Report: Wiretaps reveal UA coach Sean Miller discussed payment of top recruit

FBI wiretaps revealed Arizona Wildcats men's basketball coach Sean Miller discussed a $100,000 payment to prized recruit Deandre Ayton, ESPN reported Friday.

Miller reportedly discussed payment with Christian Dawkins, who has become an integral part of the FBI's ongoing investigation into corruption in college basketball.

"Miller and Dawkins, a runner working for ASM Sports agent Andy Miller, had multiple conversations about Ayton," ESPN's Mark Schlabach wrote. "When Dawkins asked Miller if he should work with assistant coach Emanuel 'Book' Richardson to finalize their agreement, Miller told Dawkins he should deal directly with him when it came to money, the sources said."

Richardson was one of four assistant coaches who allegedly accepted bribes from undercover FBI agents, according to a report released in September. Richardson was arrested after allegedly accepting $20,000 in bribes and used money to influence at least one basketball player to commit to play for Arizona. In early October, Miller said he was "devastated" to learn of Richardson's actions.

Schlabach reported the phone calls between Miller and Dawkins were part of 3,000 hours of conversations intercepted by the FBI.

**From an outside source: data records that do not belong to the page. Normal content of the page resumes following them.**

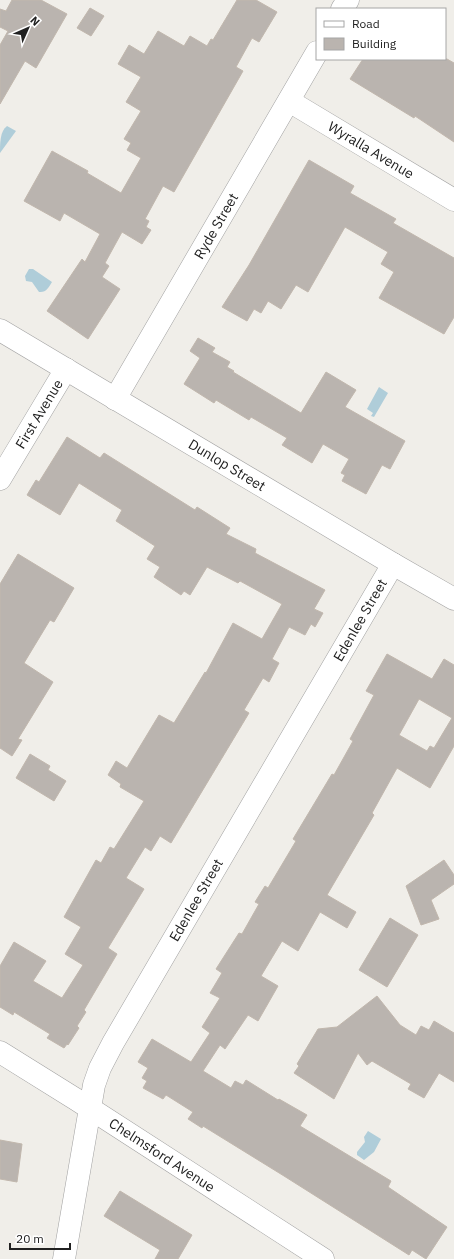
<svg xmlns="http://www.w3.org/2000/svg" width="454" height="1259" font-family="'IBM Plex Sans',sans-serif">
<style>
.water{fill:#afcdd9}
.building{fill:#bab4af;stroke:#c1b7ad;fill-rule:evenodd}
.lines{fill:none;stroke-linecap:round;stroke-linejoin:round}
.minor-casing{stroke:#a2a2a2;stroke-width:23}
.minor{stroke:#fff;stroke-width:22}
.labels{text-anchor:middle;stroke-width:4;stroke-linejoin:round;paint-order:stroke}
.street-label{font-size:14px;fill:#212121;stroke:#fff}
</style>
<rect width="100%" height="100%" fill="#f0eee9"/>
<g class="water">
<path d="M 7,126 L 16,131 L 0,153 C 0,143 0,131 7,126 Z"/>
<path d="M 29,269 L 33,269 L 52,282 C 49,287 46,293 39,292 L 32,282 L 26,281 L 25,276 Z"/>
<path d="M 379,387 L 388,393 L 374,417 L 371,416 L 373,413 L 367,409 Z"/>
<path d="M 368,1131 L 381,1139 L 374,1152 L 364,1160 L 357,1155 L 357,1152 L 365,1142 L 364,1137 Z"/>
</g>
<g class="building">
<path d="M 12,0 L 41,0 L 67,14 L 36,68 L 25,61 L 0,104 L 0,45 L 8,31 L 0,27 L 0,9 L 6,11 Z"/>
<path d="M 237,0 L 256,0 L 277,12 L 259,42 L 252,38 L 236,67 L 243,71 L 174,192 L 163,186 L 145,219 L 149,221 L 146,227 L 151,230 L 142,244 L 122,232 L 105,263 L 109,266 L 102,277 L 120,289 L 88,339 L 47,311 L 82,259 L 85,262 L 100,234 L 64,213 L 60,221 L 24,201 L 52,151 L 88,171 L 87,173 L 121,193 L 141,158 L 127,150 L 131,143 L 124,139 L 141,111 L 126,102 L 141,77 L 118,64 L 129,45 L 144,54 L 158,31 L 184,46 L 190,36 L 207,46 L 211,39 L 213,40 Z"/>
<path d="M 90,8 L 104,16 L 91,36 L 77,28 Z"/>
<path d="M 363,59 L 447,59 L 454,63 L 454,142 L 415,116 L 414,118 L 350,79 Z"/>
<path d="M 309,160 L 354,186 L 350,193 L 396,219 L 393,223 L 454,258 L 454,317 L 444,334 L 379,298 L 394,272 L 381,264 L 388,252 L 345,227 L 308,292 L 296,285 L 281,309 L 268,301 L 261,313 L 254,309 L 247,321 L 222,307 L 249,265 Z"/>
<path d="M 198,338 L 215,348 L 212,352 L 230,362 L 227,367 L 234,371 L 233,372 L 301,413 L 326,372 L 356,390 L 345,407 L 405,441 L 390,469 L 382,465 L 366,494 L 342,481 L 345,475 L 341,473 L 349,459 L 323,444 L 312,463 L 282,445 L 287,438 L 251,417 L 249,420 L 216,400 L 214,403 L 184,384 L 200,358 L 190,351 Z"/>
<path d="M 67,437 L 100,458 L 104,453 L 195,510 L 197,507 L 230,528 L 226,534 L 256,549 L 255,553 L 325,590 L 314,609 L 323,613 L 315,627 L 311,624 L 305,635 L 289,627 L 272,659 L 279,663 L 269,682 L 263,678 L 244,710 L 249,713 L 171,843 L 160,836 L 151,851 L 145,847 L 126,878 L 144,889 L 108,948 L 117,954 L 84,1010 L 86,1012 L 77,1026 L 79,1028 L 68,1045 L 67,1044 L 64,1048 L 47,1038 L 50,1034 L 14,1012 L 13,1015 L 0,1007 L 0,966 L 14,942 L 46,961 L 33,981 L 62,998 L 83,965 L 65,954 L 81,927 L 64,917 L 96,860 L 101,863 L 110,847 L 114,849 L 144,801 L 120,787 L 121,784 L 108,775 L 116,761 L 127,768 L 159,715 L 174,723 L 205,672 L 206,673 L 233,623 L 262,639 L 282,604 L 240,581 L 238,583 L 207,567 L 190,595 L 184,591 L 181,595 L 154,577 L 160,567 L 147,559 L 155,546 L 116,521 L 122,510 L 79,483 L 60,515 L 27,495 L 36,480 L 39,482 Z"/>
<path d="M 18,554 L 74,588 L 54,622 L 50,620 L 24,663 L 53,682 L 18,739 L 22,740 L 12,756 L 0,748 L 0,584 Z"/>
<path d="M 387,654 L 432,679 L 444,659 L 454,665 L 454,746 L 430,788 L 397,768 L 372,813 L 374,815 L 327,895 L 356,912 L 347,928 L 320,912 L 298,951 L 282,941 L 261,976 L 278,986 L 258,1021 L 248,1015 L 225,1049 L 220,1045 L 203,1071 L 231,1088 L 235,1081 L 243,1085 L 246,1080 L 278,1100 L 279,1099 L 307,1115 L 300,1126 L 391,1181 L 388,1187 L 447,1227 L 426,1259 L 412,1250 L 409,1255 L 284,1176 L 203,1126 L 202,1128 L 188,1119 L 193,1112 L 166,1095 L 163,1099 L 143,1088 L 147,1081 L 142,1078 L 148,1068 L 138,1062 L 152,1039 L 191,1062 L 210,1033 L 202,1027 L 220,998 L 210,993 L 222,973 L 216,969 L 239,933 L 242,934 L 259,904 L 255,902 L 265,886 L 268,888 L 296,841 L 293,839 L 332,774 L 334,775 L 353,741 L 350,739 L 374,695 L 366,691 ZM 419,699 L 452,718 L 434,748 L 430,746 L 427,751 L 399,735 Z"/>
<path d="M 30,754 L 50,766 L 48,770 L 66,781 L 54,801 L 16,778 Z"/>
<path d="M 444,860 L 454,875 L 454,884 L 431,900 L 439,919 L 421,925 L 406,886 Z"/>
<path d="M 390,918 L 418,935 L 387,987 L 359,970 Z"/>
<path d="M 377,996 L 400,1025 L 416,1035 L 421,1026 L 429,1030 L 434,1021 L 454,1033 L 454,1082 L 439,1073 L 424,1098 L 408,1089 L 411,1084 L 372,1061 L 367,1065 L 358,1053 L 334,1099 L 294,1073 L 299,1066 L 297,1064 L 318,1029 L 337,1027 Z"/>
<path d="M 0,1140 L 22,1144 L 17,1182 L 0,1179 Z"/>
<path d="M 120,1191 L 192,1235 L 178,1259 L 155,1259 L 160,1250 L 104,1216 Z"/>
</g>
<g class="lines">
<defs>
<g id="minor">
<path d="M 342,9 L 348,0"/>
<path d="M 289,101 L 454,200"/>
<path d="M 0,330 L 393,564 L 454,599"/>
<path d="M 115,399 L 317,52"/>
<path d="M 0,479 L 66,369"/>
<path d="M 0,1052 L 77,1100 L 323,1259"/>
<path d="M 64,1259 L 94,1085 L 100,1068 L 113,1043 L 393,564"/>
</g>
</defs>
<use href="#minor" class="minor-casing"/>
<use href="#minor" class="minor"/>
</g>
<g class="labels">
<g class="street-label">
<text transform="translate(371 150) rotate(31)" y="5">Wyralla Avenue</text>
<text transform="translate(216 226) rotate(-60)" y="5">Ryde Street</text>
<text transform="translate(39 414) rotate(-59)" y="5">First Avenue</text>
<text transform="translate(227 465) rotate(31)" y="5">Dunlop Street</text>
<text transform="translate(360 620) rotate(-60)" y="5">Edenlee Street</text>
<text transform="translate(196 900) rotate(-60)" y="5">Edenlee Street</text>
<text transform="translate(162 1155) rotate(33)" y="5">Chelmsford Avenue</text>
</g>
</g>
<rect x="316" y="8" width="130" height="52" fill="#ffffff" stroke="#a6a6a6"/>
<rect x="324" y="21" width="20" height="6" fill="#ffffff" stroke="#a6a6a6"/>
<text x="352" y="28" font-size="12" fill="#212121">Road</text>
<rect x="324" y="38" width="20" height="12" fill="#bab4af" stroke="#a6a6a6"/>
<text x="352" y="48" font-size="12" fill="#212121">Building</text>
<g transform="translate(28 28) rotate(45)" stroke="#ffffff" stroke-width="3" paint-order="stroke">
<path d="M0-3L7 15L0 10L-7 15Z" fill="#212121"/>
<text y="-6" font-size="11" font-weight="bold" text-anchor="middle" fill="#212121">N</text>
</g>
<path d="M10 1243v6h60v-6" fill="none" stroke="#212121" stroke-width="2"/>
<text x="16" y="1243" font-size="12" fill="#212121" stroke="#ffffff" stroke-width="3" paint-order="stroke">20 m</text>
</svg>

Ayton, a 7-foot-1 freshman from the Bahamas, is the Pac-12's leading scorer and rebounder this season. He is projected by most experts to be the No. 1 or 2 pick in the 2018 NBA Draft.

Miller has been UA's head basketball coach since 2009. He has led the Wildcats to four Pac-12 regular-season championships and is a three-time Pac-12 Coach of the Year.

On Thursday, UA guard Allonzo Trier, the Pac-12's second leading scorer (behind Ayton), was ruled ineligible by the NCAA after testing positive for a banned substance. It is the second time in less than two years that Trier has been ruled ineligible for failing a drug test.

Earlier on Friday, several top NCAA basketball programs and players were identified in an FBI probe as possibly violating NCAA violations. Those programs include Duke, North Carolina, Kentucky, Kansas, Michigan State and USC.